Data in this exercise
=-=-=-=-=

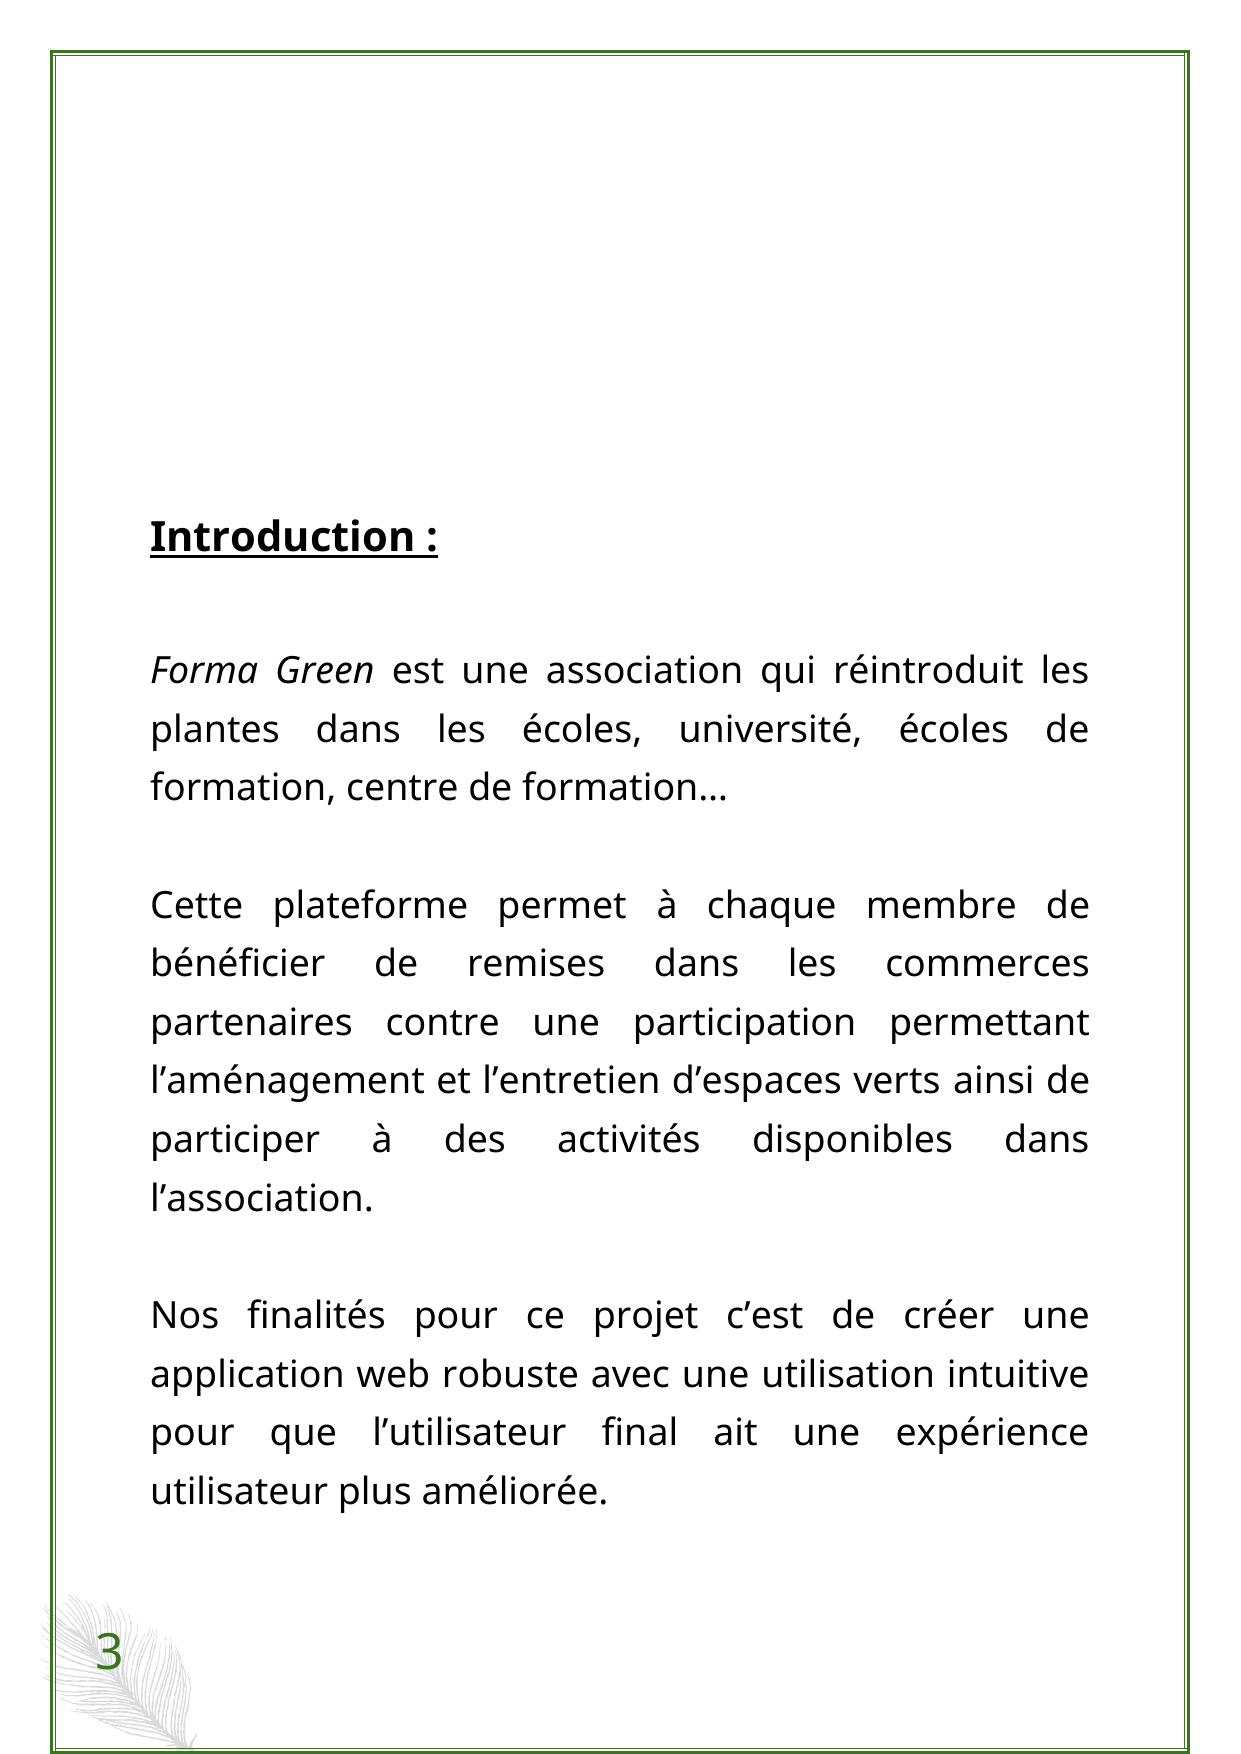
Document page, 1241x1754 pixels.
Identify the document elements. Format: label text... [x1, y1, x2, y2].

text Nos finalités pour ce projet c’est de créer une application web robuste avec une utilisation intuitive pour que l’utilisateur final ait une expérience utilisateur plus améliorée. [150, 1288, 1090, 1515]
text Introduction : [150, 507, 1090, 564]
text Forma Green est une association qui réintroduit les plantes dans les écoles, université, écoles de formation, centre de formation… [150, 643, 1090, 812]
text Cette plateforme permet à chaque membre de bénéficier de remises dans les commerces partenaires contre une participation permettant l’aménagement et l’entretien d’espaces verts ainsi de participer à des activités disponibles dans l’association. [150, 878, 1090, 1222]
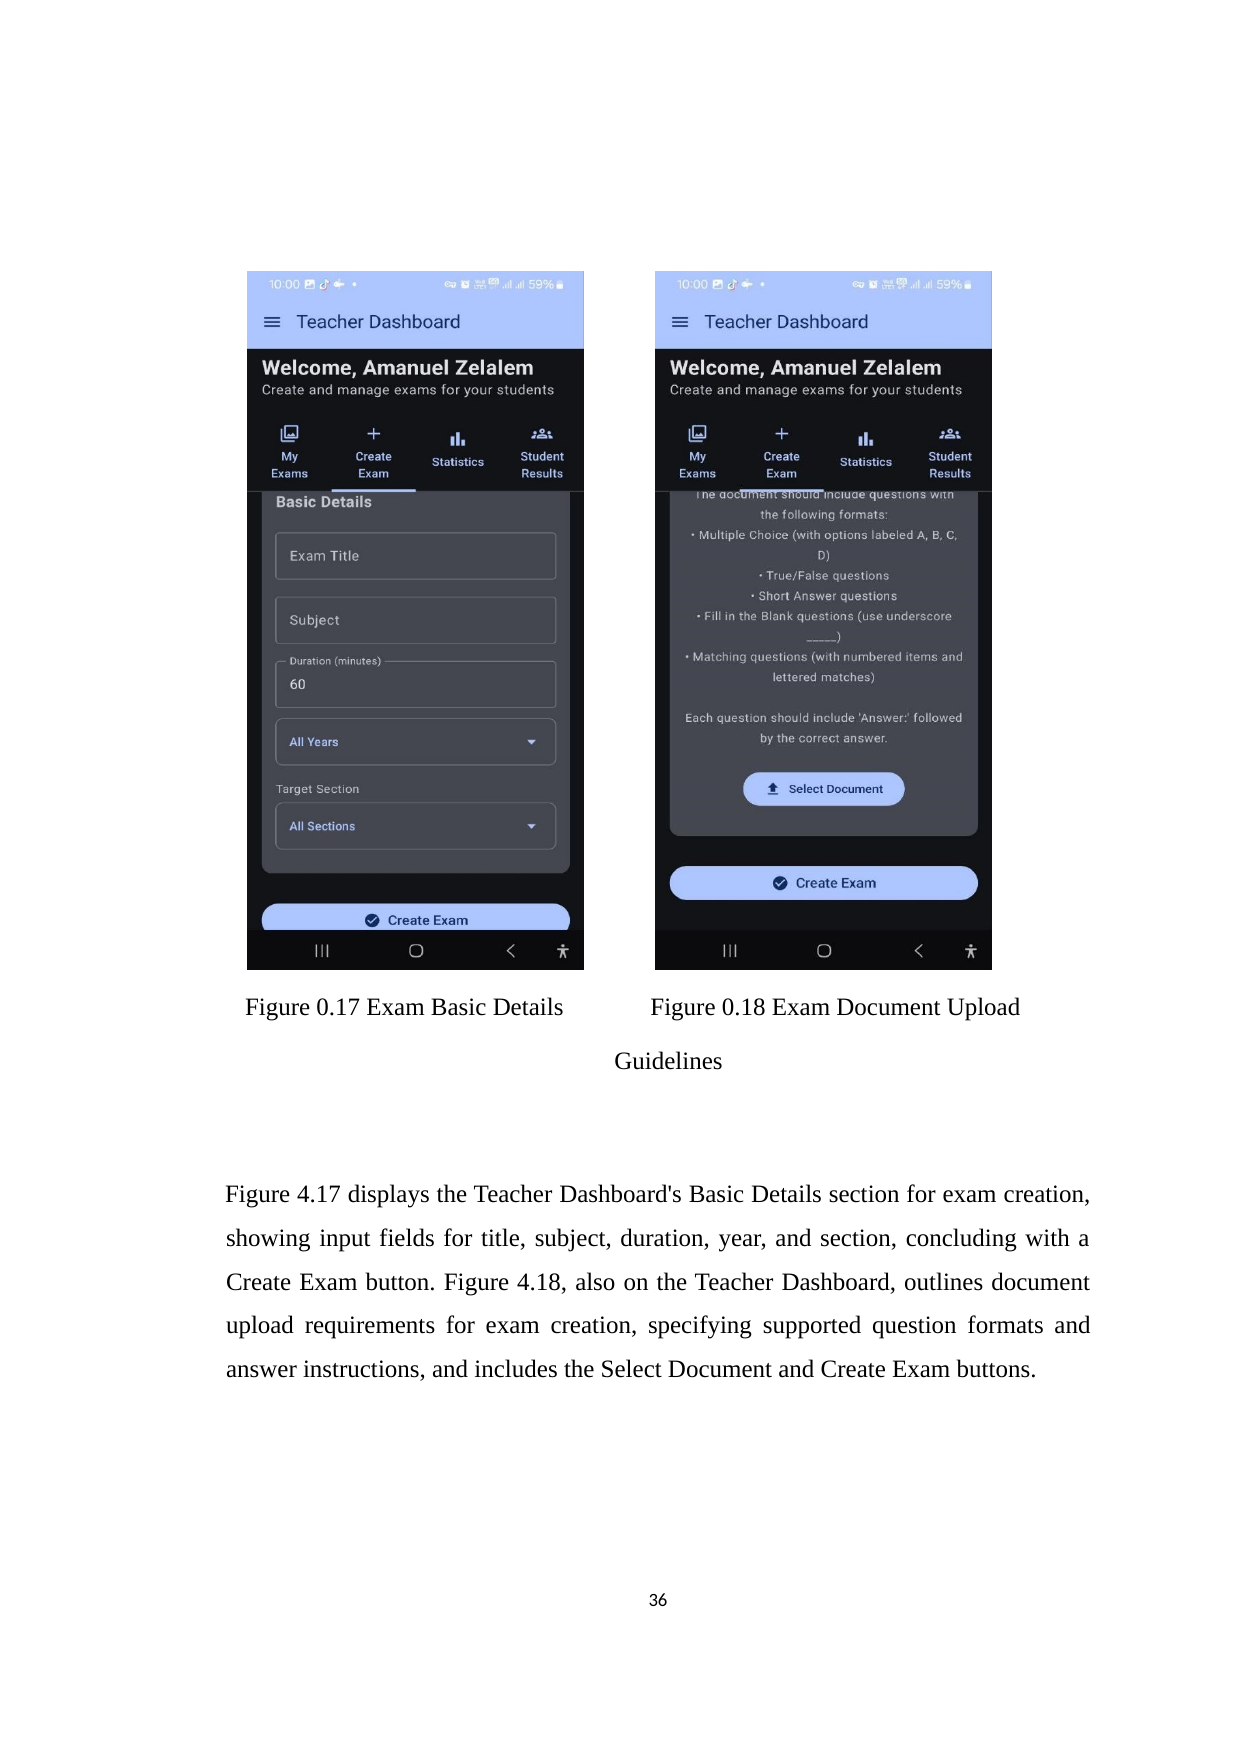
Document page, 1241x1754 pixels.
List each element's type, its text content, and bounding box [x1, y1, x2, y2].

=-=-=-=-=

What needs to be done
Counting both ends, reproduce word for word the lines from the line with "Identify the document" to the final line of the listing above, skipping every picture.

Written solution
Identify the document elements. Format: label text... [x1, y1, x2, y2].

text Nos finalités pour ce projet c’est de créer une application web robuste avec une utilisation intuitive pour que l’utilisateur final ait une expérience utilisateur plus améliorée. [150, 1288, 1090, 1515]
text Introduction : [150, 507, 1090, 564]
text Forma Green est une association qui réintroduit les plantes dans les écoles, université, écoles de formation, centre de formation… [150, 643, 1090, 812]
text Cette plateforme permet à chaque membre de bénéficier de remises dans les commerces partenaires contre une participation permettant l’aménagement et l’entretien d’espaces verts ainsi de participer à des activités disponibles dans l’association. [150, 878, 1090, 1222]
Document page, 1241x1754 pixels.
List each element's type, its text content, and bounding box [x1, y1, x2, y2].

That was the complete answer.